Hiver 2020
Département des littératures de langue française - Université de Montréal
Source du péché originel, objet de connaissance, miroir de l’âme et des passions qu’il s’agit de réguler, foyer d’une identité souvent trouble, expression d’une sociabilité destinée au travestissement et au spectacle, les visions du corps et le regard que portent les sociétés occidentales sur le corps humain changent au fil du temps. Quel corps par quelle société, quel corps pour quelle société ? Quel corps-texte surgit du regard des auteures (et des artistes) entre la seconde moitié du XXe siècle et le début du XXIe siècle ? Telles seront les questions que nous adresserons, sur la base de textes critiques abordant le corps comme objet d’étude, à un certain nombre d’œuvres contemporaines écrites par des écrivaines.
Porteur de vie à sa base, le corps subit en effet rapidement des interventions; il est pour ainsi dire l’objet d’une construction sociale et culturelle. Aussi devient-il programme d’une société et, par effet de ricochet, de l’écriture. Parce que les savoirs et les discours sociaux (philosophique, religieux, anthropologique, sociologique et littéraire, entre autres) s’y inscrivent, le corps se donne à déchiffrer comme un texte. Pour David Le Breton et Christine Détrez, le corps est le lieu de tous les paradoxes. Tantôt considéré comme siège de l’identité, qui inspire des portraits moraux, tantôt réduit à la simple fonction d’enveloppe emprisonnant l’âme ou l’esprit, ou encore pensé, selon Foucault, comme lieu où s’exerce le biopouvoir, le corps est soumis à une vision qui reflète l’ancien dualisme entre esprit et corps, corps et âme, «masculin» et «féminin». Objet de réflexion pluriséculaire, le corps donne lieu à toutes les mises en jeu publiques et intimes: corps-tombeau, corps-marchandise, corps-outil, corps-réceptacle, corps travesti, corps jouissif, corps malade… C’est particulièrement vrai du corps féminin qui s’est vu longtemps emprisonné dans différents corsets – matériels et symboliques. On peut, en effet, se demander si cet «emprisonnement» et la libération du corps ne sont pas au cœur de l’écriture des femmes, de la modernité du XIXe siècle à nos jours.

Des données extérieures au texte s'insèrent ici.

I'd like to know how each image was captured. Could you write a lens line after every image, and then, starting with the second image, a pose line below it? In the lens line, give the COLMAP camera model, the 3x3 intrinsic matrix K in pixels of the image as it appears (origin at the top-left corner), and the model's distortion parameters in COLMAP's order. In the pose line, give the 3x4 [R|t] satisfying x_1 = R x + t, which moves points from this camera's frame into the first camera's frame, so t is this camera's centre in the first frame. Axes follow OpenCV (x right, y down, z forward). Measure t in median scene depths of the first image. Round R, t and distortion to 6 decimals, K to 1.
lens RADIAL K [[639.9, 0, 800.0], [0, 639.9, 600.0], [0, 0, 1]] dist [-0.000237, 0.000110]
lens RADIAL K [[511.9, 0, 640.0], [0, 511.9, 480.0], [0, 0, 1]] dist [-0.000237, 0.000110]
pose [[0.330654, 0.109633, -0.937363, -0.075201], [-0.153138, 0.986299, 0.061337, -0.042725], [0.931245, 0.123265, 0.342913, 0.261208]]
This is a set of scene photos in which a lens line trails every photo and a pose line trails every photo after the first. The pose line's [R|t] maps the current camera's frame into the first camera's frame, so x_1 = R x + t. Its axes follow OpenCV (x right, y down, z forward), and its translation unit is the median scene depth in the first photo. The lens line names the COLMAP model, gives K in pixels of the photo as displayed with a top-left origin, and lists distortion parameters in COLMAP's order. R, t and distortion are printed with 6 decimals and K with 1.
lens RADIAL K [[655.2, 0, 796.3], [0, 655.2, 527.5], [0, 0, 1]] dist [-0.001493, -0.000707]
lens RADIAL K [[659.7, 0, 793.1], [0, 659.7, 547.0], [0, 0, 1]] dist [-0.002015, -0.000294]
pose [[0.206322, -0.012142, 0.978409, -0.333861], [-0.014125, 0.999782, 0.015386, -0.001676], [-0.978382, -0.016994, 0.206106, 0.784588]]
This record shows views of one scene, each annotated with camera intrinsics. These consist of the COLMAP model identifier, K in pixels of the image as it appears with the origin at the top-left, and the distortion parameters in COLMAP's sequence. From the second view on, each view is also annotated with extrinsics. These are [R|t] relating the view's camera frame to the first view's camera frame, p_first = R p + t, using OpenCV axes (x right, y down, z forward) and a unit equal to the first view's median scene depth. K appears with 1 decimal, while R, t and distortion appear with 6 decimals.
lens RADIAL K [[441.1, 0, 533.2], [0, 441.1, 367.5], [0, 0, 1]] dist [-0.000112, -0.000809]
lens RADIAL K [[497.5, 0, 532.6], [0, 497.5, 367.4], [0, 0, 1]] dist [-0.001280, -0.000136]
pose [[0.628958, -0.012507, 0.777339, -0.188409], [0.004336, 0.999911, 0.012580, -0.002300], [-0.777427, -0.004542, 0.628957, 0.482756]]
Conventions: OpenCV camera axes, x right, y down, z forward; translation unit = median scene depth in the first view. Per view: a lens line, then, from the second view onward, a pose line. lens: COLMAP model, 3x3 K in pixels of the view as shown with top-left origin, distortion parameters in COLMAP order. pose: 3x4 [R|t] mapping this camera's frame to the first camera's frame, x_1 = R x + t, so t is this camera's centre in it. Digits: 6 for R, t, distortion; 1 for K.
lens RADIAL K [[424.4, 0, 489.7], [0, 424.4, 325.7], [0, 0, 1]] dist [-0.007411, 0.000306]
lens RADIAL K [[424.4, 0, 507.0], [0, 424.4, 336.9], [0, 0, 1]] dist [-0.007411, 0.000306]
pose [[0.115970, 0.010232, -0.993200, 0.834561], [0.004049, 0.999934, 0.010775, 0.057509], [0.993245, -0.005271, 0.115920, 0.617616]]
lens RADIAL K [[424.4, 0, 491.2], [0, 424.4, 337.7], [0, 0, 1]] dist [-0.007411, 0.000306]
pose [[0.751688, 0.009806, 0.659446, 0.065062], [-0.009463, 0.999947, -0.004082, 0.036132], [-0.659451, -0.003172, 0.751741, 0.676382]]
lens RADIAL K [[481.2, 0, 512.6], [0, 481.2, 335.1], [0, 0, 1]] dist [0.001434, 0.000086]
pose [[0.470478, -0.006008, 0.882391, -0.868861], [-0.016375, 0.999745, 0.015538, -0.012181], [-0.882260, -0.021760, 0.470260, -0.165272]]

Le séminaire est axé sur les écritures du corps, principalement celles sur le corps féminin, sur les valeurs qu’il véhicule, sur les savoirs et les langages qui le façonnent. Comment les corps s’inscrivent-ils dans les œuvres, comment se donnent-ils à lire dans les textes littéraires signés par des auteures, de Marguerite Duras à Wendy Delorme en passant par Anne Hébert, Josée Yvon, Assia Djebar, Marie Darrieussecq, Virginie Despentes, Chloé Delaume, Élise Turcotte, Sofi Oksanen, Anne-Renée Caillée, Emma Becker ou Vanessa Springora? De quelle manière, selon quelles modalités scripturales se présentent ces corps (d)écrits? Quelles images et quelles formes sont associées aux corps dans le corpus à l’étude? Quel discours –social et critique– prévaut à quelle époque sur l’objet corps et que dit, à son tour, le corps sur la rhétorique d’un moment précis? Est-il légitime, comme on l’affirme souvent ces dernières années, de parler d’une «sursémiotisation» au sens d’une surabondance de représentations du corps dans l’écriture des femmes aujourd’hui? Notre réflexion sera guidée d’un côté par un certain nombre de textes théoriques (brefs exposés suivis d’une discussion plénière) et, de l’autre, par des cas de figure littéraires (corpus commun) que choisiront les étudiant.e.s selon leur intérêt individuel.